▸ SET TASK:
List every line in the data below that contains the string "kern". Case matters, so uppercase and lowercase letters count as different.

- - - - -

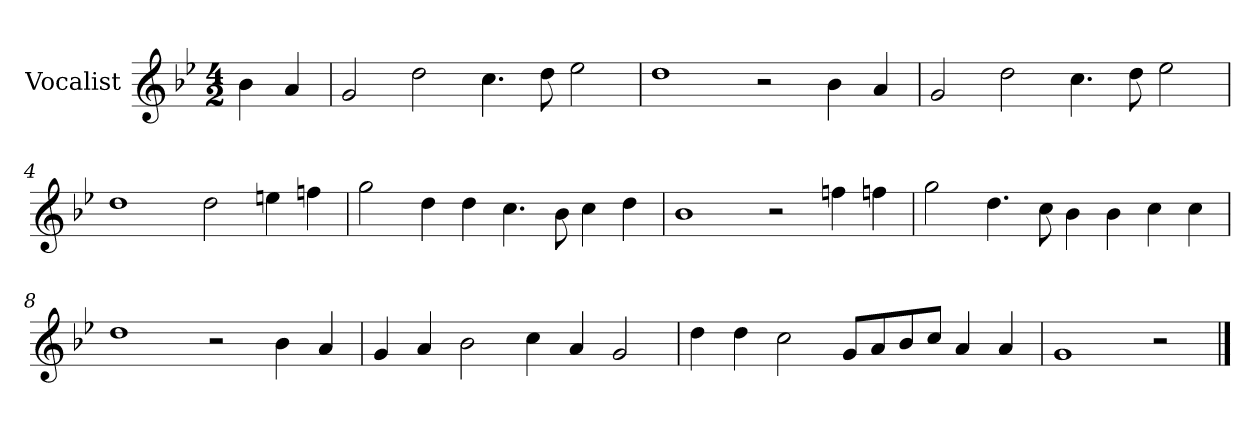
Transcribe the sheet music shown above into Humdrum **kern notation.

**kern
*part1
*staff1
*I"Vocalist
*k[b-e-]
*g:
*M4/2
=
4b-
4a
=1
2g
2dd
4.cc
8dd
2ee-
=2
1dd
2r
4b-
4a
=3
2g
2dd
4.cc
8dd
2ee-
=4
1dd
2dd
4een
4ffn
=5
2gg
4dd
4dd
4.cc
8b-
4cc
4dd
=6
1b-
2r
4ffn
4ffn
=7
2gg
4.dd
8cc
4b-
4b-
4cc
4cc
=8
1dd
2r
4b-
4a
=9
4g
4a
2b-
4cc
4a
2g
=10
4dd
4dd
2cc
8gL
8a
8b-
8ccJ
4a
4a
=11
1g
2r
==
*-
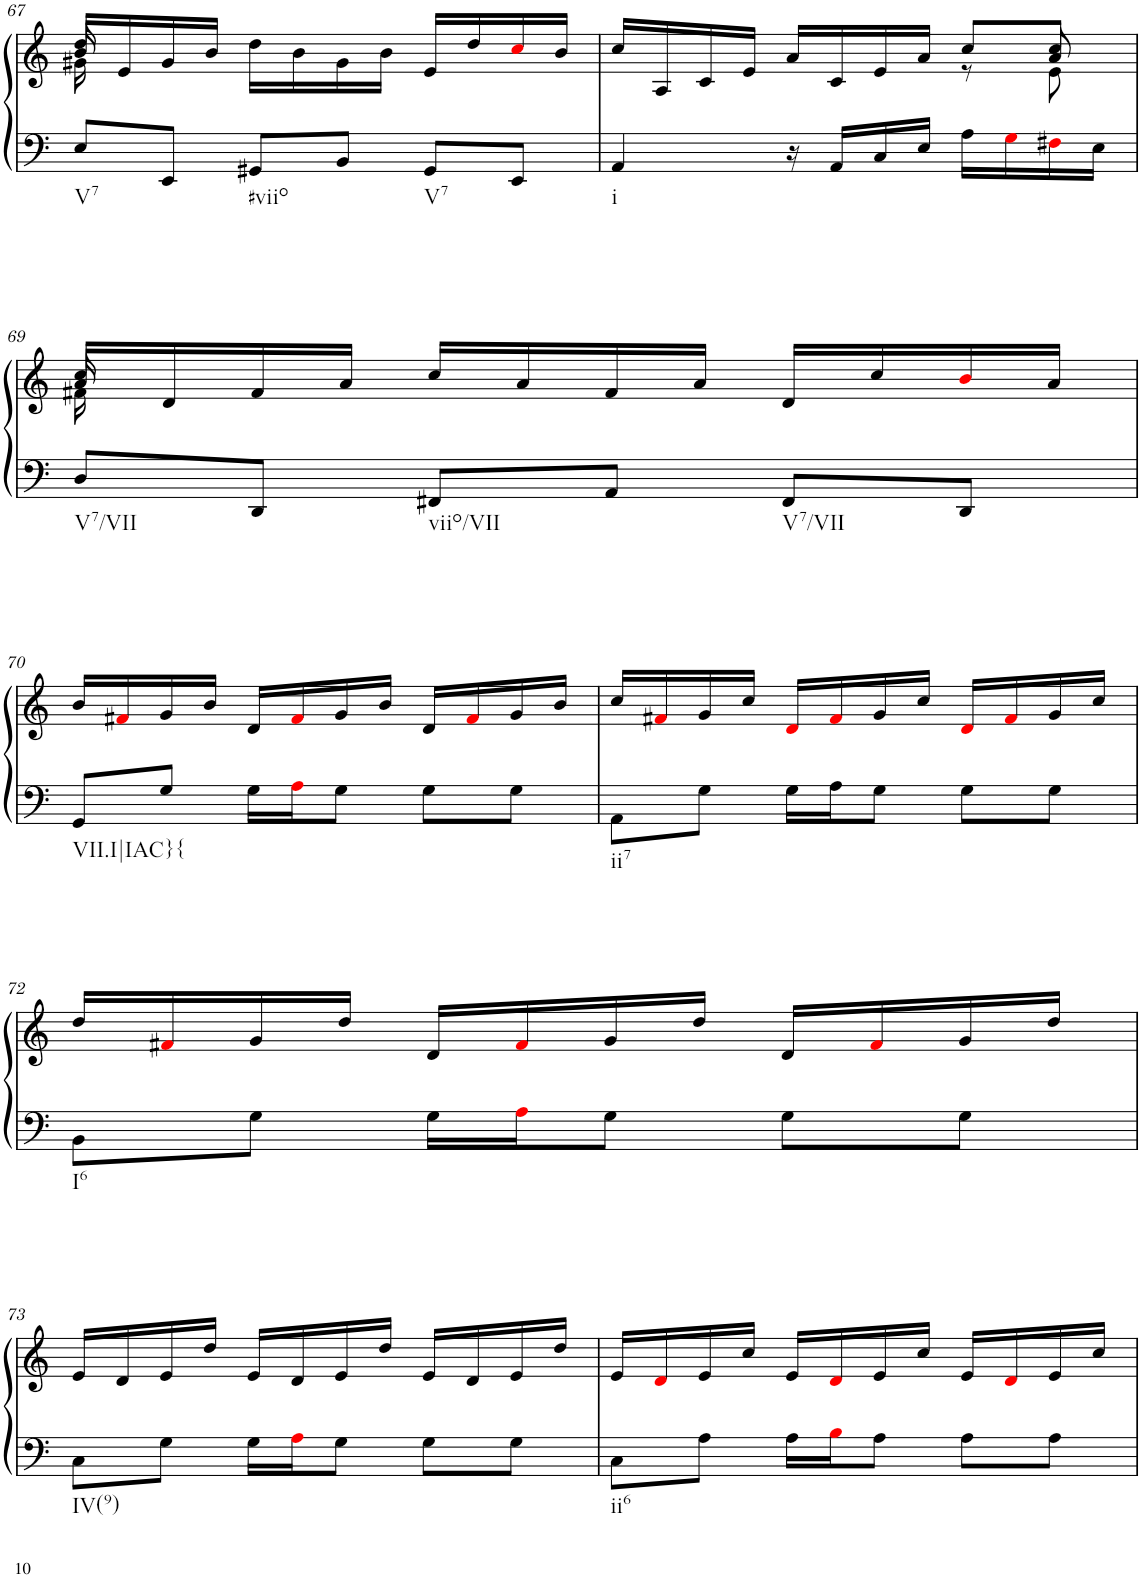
**kern	**kern
*part1	*part1
*staff2	*staff1
*I"Klavier linke Hand	*
!!LO:PB:g=z
*clefF4	*clefG2
*k[]	*k[]
*M3/4	*M3/4
=67	=67
*	*^
*	*	*^
!LO:TX:b:t=V7	!	!	!
8E/L	16dd/LL	16g#X\	16b/
.	16e/	2ryy	2ryy
8EE/J	16g#/	.	.
.	16b/JJ	.	.
!LO:TX:b:t=#viio	!	!	!
8GG#X/L	16dd\LL	.	.
.	16b\	.	.
8BB/J	16g#\	.	.
.	16b\JJ	.	.
!LO:TX:b:t=V7	!	!	!
8GG#/L	16e/LL	.	.
.	16dd/	8.ryy	8.ryy
8EE/J	16cci/	.	.
.	16b/JJ	.	.
=68	=68	=68	=68
!LO:TX:b:t=i	!	!	!
4AA/	16cc/LL	2ryy	8ryy
.	16A/	.	.
*	*	*v	*v
.	16c/	.
.	16e/JJ	.
16r	16a/LL	.
16AA/LL	16c/	.
16C/	16e/	.
16E/JJ	16a/JJ	.
16A\LL	8cc/L	8r
16Gi\	.	.
*	*	*^
16F#Xi\	8cc/J	8e\	8a/
16E\JJ	.	.	.
!!LO:LB:g=z	!!	!!
=69	=69	=69	=69
!LO:TX:b:t=V7/VII	!	!	!
8D/L	16cc/LL	16f#X\	16a/
.	16d/	2ryy	2ryy
8DD/J	16f#/	.	.
.	16a/JJ	.	.
!LO:TX:b:t=viio/VII	!	!	!
8FF#X/L	16cc/LL	.	.
.	16a/	.	.
8AA/J	16f#/	.	.
.	16a/JJ	.	.
!LO:TX:b:t=V7/VII	!	!	!
8FF#/L	16d/LL	.	.
.	16cc/	8.ryy	8.ryy
8DD/J	16bi/	.	.
.	16a/JJ	.	.
*	*v	*v	*v
!!LO:LB:g=z
=70	=70
!LO:TX:b:t=VII.I|IAC}{	!
8GG/L	16b/LL
.	16f#Xi/
8G/J	16g/
.	16b/JJ
16G\LL	16d/LL
16Ai\J	16f#i/
8G\J	16g/
.	16b/JJ
8G\L	16d/LL
.	16f#i/
8G\J	16g/
.	16b/JJ
=71	=71
!LO:TX:b:t=ii7	!
8AA\L	16cc/LL
.	16f#Xi/
8G\J	16g/
.	16cc/JJ
16G\LL	16di/LL
16A\J	16f#i/
8G\J	16g/
.	16cc/JJ
8G\L	16di/LL
.	16f#i/
8G\J	16g/
.	16cc/JJ
!!LO:LB:g=z
=72	=72
!LO:TX:b:t=I6	!
8BB\L	16dd/LL
.	16f#Xi/
8G\J	16g/
.	16dd/JJ
16G\LL	16d/LL
16Ai\J	16f#i/
8G\J	16g/
.	16dd/JJ
8G\L	16d/LL
.	16f#i/
8G\J	16g/
.	16dd/JJ
!!LO:LB:g=z
=73	=73
!LO:TX:b:t=IV(9)	!
8C\L	16e/LL
.	16d/
8G\J	16e/
.	16dd/JJ
16G\LL	16e/LL
16Ai\J	16d/
8G\J	16e/
.	16dd/JJ
8G\L	16e/LL
.	16d/
8G\J	16e/
.	16dd/JJ
=74	=74
!LO:TX:b:t=ii6	!
8C\L	16e/LL
.	16di/
8A\J	16e/
.	16cc/JJ
16A\LL	16e/LL
16Bi\J	16di/
8A\J	16e/
.	16cc/JJ
8A\L	16e/LL
.	16di/
8A\J	16e/
.	16cc/JJ
=	=
*-	*-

- - - - -

▸ SOLUTION FOR THIS TASK:
Transcribe the sheet music shown above into Humdrum **kern notation.
**kern
**kern	**kern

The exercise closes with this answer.